Exercise requirements: I need every line of the material below that includes the string "linecap".
....
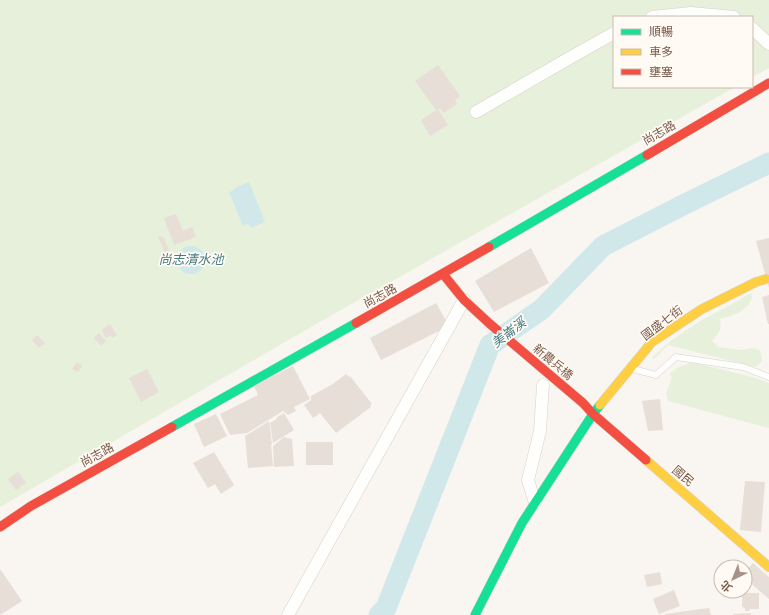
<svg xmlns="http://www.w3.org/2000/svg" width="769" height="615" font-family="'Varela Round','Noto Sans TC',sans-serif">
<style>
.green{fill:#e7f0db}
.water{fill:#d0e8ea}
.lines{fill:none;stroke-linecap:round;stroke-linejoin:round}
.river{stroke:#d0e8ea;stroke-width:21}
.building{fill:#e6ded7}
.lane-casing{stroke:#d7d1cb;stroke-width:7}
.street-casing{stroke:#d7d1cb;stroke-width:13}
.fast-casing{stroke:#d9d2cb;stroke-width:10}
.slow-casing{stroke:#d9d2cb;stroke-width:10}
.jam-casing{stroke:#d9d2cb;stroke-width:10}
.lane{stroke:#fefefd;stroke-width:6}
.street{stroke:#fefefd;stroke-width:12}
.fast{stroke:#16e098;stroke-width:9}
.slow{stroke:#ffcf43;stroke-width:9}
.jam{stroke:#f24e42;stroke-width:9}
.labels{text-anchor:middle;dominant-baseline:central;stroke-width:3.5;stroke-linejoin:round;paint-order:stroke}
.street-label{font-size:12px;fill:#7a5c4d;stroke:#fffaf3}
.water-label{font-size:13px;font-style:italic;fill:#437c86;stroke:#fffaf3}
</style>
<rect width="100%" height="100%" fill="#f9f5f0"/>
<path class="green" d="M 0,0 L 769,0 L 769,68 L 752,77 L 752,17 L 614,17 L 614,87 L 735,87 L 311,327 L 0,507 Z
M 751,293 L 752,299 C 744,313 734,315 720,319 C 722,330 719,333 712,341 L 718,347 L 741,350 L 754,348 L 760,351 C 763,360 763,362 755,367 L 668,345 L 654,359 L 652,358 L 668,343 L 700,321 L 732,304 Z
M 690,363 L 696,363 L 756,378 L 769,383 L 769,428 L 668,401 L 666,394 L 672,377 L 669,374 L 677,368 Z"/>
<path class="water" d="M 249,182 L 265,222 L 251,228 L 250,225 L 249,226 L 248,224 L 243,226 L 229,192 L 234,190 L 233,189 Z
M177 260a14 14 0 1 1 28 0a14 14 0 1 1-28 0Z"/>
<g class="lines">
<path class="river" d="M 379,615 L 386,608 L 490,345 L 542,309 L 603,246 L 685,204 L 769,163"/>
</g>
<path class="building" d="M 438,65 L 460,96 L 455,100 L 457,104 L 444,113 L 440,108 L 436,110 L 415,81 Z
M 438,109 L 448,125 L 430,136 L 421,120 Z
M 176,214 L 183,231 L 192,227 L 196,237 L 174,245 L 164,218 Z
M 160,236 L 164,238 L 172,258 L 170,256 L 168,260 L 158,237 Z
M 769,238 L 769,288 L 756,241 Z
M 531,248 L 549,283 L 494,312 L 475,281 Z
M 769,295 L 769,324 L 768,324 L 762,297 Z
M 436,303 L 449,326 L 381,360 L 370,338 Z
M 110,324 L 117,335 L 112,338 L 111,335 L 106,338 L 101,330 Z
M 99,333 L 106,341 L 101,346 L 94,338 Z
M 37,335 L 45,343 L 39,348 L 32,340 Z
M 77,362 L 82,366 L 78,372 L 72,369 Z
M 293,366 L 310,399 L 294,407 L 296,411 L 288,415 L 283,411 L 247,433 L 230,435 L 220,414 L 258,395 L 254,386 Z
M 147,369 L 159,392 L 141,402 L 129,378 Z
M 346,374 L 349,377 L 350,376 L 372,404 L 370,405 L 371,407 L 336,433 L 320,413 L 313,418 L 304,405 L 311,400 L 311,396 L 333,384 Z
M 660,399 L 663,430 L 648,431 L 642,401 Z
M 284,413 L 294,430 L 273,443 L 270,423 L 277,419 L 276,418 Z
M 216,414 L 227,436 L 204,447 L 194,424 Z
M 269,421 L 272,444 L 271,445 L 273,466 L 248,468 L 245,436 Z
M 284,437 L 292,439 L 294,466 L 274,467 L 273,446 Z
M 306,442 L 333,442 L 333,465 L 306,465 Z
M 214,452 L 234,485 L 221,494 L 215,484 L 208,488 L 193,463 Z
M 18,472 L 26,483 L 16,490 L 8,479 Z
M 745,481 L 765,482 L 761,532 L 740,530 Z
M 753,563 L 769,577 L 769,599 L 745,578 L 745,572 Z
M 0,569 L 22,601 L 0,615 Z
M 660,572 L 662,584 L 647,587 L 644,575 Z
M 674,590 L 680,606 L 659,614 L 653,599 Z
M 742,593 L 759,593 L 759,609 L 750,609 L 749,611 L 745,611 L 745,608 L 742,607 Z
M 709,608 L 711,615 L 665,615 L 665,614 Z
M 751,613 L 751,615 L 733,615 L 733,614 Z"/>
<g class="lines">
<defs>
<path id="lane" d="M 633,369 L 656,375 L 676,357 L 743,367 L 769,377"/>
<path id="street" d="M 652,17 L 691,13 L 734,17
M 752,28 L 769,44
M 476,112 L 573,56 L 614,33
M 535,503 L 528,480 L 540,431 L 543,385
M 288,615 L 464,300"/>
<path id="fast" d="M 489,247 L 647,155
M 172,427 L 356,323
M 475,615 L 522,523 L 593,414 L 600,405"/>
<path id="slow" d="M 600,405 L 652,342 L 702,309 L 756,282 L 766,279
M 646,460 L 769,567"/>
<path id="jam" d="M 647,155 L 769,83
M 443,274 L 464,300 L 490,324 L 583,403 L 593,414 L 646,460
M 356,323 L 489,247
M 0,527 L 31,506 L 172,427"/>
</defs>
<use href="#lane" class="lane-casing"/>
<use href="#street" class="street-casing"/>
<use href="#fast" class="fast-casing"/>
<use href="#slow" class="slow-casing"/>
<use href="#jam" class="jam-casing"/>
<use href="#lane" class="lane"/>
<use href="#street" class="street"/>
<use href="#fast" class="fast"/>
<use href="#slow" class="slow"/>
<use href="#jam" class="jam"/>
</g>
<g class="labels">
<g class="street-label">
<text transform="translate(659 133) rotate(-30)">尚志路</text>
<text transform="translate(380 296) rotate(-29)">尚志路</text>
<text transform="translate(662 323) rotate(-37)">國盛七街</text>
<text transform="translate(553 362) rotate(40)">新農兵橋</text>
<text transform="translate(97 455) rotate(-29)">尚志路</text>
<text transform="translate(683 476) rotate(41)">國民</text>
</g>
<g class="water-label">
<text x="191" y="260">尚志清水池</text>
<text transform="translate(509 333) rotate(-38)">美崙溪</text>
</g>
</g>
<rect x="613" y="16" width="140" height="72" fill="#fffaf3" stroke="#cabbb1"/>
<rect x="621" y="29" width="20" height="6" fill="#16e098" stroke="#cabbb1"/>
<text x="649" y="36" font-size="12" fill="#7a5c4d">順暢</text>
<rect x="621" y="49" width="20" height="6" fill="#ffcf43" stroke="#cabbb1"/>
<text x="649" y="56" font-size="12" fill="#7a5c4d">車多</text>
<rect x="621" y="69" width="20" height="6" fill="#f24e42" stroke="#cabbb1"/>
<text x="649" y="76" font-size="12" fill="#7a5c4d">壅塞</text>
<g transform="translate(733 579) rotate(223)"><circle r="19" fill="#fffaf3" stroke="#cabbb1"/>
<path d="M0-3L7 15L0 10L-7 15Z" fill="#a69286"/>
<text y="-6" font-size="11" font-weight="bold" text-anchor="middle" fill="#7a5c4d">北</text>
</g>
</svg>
....
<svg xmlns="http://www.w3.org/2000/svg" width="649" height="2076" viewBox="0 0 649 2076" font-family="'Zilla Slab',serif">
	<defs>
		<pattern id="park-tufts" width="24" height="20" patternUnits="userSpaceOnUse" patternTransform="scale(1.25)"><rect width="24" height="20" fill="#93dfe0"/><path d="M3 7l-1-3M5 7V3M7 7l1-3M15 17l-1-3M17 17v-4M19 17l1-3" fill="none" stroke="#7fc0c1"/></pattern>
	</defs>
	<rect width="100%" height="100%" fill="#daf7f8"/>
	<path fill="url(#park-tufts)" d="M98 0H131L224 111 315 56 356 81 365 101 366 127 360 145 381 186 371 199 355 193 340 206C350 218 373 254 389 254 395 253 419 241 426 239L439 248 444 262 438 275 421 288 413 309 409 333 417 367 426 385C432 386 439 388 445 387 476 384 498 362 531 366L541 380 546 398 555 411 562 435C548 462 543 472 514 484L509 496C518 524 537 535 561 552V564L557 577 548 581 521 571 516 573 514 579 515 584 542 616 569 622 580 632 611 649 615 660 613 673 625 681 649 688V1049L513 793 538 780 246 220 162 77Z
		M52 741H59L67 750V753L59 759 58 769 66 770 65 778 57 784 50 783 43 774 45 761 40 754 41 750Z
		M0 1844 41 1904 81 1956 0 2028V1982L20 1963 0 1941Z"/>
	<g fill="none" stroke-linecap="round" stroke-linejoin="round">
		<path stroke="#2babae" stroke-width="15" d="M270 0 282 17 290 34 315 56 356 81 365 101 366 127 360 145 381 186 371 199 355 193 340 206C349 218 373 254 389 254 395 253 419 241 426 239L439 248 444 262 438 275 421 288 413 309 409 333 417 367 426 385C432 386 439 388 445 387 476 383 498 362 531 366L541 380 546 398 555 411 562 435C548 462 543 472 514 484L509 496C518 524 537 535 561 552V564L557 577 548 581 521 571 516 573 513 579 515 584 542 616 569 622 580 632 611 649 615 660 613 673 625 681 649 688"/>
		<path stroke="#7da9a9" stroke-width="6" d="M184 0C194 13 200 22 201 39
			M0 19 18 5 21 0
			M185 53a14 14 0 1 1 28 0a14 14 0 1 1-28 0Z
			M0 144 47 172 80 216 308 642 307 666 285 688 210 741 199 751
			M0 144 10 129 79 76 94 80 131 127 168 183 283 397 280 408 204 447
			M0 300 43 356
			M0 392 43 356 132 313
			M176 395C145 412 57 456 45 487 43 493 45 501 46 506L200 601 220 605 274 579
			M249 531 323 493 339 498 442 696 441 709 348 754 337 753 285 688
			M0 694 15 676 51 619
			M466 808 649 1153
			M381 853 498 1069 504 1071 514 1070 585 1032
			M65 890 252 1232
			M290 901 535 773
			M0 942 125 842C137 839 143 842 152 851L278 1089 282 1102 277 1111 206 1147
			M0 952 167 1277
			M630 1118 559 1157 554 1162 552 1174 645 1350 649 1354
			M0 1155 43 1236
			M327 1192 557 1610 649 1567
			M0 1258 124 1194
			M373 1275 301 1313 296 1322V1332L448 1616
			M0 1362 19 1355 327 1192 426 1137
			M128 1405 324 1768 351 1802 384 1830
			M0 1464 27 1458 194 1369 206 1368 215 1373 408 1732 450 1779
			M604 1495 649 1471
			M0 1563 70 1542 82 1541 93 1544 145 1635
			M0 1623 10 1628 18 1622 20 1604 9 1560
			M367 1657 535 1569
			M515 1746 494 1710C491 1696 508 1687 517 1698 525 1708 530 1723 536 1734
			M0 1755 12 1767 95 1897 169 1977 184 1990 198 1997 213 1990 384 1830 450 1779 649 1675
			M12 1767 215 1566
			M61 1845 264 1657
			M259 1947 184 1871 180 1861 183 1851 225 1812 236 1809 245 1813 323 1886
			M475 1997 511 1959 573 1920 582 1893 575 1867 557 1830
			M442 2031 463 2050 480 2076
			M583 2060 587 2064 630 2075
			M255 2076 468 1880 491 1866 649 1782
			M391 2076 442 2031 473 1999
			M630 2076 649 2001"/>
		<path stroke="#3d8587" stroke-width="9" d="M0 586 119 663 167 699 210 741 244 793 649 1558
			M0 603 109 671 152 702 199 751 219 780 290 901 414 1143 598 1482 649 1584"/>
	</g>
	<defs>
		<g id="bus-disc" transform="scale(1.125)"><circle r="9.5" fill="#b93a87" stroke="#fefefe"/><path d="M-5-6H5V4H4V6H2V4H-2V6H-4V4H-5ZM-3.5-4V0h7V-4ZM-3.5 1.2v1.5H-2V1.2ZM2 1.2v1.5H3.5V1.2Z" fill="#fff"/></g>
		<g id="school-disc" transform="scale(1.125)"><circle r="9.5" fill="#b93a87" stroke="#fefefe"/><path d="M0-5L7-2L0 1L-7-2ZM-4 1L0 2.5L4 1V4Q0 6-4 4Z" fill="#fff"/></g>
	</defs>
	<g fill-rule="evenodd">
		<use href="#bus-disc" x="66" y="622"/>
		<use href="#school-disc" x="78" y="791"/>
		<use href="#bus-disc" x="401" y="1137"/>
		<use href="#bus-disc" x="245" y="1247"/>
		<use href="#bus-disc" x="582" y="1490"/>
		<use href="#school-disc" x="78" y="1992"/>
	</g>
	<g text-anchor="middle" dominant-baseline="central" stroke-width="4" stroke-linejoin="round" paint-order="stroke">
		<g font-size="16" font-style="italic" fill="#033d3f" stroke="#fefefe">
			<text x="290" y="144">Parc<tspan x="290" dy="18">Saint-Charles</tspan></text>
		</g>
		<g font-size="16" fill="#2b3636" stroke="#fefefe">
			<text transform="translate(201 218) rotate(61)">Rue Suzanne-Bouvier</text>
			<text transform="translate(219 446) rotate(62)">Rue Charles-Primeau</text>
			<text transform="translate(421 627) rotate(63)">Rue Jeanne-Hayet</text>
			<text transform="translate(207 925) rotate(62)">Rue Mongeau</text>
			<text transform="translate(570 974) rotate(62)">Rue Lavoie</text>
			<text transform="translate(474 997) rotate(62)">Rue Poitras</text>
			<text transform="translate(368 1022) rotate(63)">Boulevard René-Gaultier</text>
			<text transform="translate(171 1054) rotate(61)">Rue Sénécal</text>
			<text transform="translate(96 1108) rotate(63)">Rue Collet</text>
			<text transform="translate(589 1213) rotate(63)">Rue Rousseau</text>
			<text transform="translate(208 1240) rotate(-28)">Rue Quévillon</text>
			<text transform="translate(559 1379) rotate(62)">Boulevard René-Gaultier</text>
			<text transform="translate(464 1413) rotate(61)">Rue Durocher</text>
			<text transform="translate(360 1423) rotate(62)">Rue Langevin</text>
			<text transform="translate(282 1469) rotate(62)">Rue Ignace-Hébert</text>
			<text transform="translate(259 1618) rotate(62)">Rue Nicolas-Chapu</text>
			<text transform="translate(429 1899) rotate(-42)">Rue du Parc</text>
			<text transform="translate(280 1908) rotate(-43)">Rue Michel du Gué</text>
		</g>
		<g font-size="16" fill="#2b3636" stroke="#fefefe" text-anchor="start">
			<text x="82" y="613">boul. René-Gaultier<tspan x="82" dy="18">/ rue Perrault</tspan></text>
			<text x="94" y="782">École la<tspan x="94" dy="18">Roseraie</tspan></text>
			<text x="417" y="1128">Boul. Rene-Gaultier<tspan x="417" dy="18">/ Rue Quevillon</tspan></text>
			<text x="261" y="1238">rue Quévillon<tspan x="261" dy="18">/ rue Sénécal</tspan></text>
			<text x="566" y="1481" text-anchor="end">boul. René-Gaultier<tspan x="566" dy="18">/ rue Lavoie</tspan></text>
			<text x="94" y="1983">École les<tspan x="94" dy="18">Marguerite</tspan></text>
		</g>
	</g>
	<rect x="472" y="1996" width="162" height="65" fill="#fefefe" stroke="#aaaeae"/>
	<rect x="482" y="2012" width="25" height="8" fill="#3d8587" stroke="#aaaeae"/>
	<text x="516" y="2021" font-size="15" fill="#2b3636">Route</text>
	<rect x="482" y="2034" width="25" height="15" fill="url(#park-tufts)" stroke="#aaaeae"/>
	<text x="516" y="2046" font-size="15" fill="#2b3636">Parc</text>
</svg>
....
Exercise response:
.lines{fill:none;stroke-linecap:round;stroke-linejoin:round}
	<g fill="none" stroke-linecap="round" stroke-linejoin="round">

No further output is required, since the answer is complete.